Brief
Write out the lines starting at the one that holds "Browsing Pride & Awards 2020 - ENG" and ending with the final line of the data, exactly and with no others.

Exercise materials
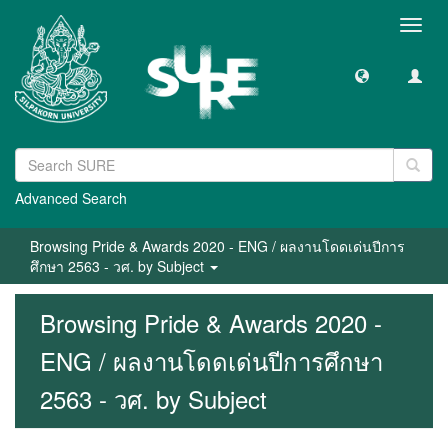
Toggl
navig
Advanced Search
Browsing Pride & Awards 2020 - ENG / ผลงานโดดเด่นปีการ
ศึกษา 2563 - วศ. by Subject
Browsing Pride & Awards 2020 -
ENG / ผลงานโดดเด่นปีการศึกษา
2563 - วศ. by Subject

Answer box
Browsing Pride & Awards 2020 - ENG / ผลงานโดดเด่นปีการ
ศึกษา 2563 - วศ. by Subject
Browsing Pride & Awards 2020 -
ENG / ผลงานโดดเด่นปีการศึกษา
2563 - วศ. by Subject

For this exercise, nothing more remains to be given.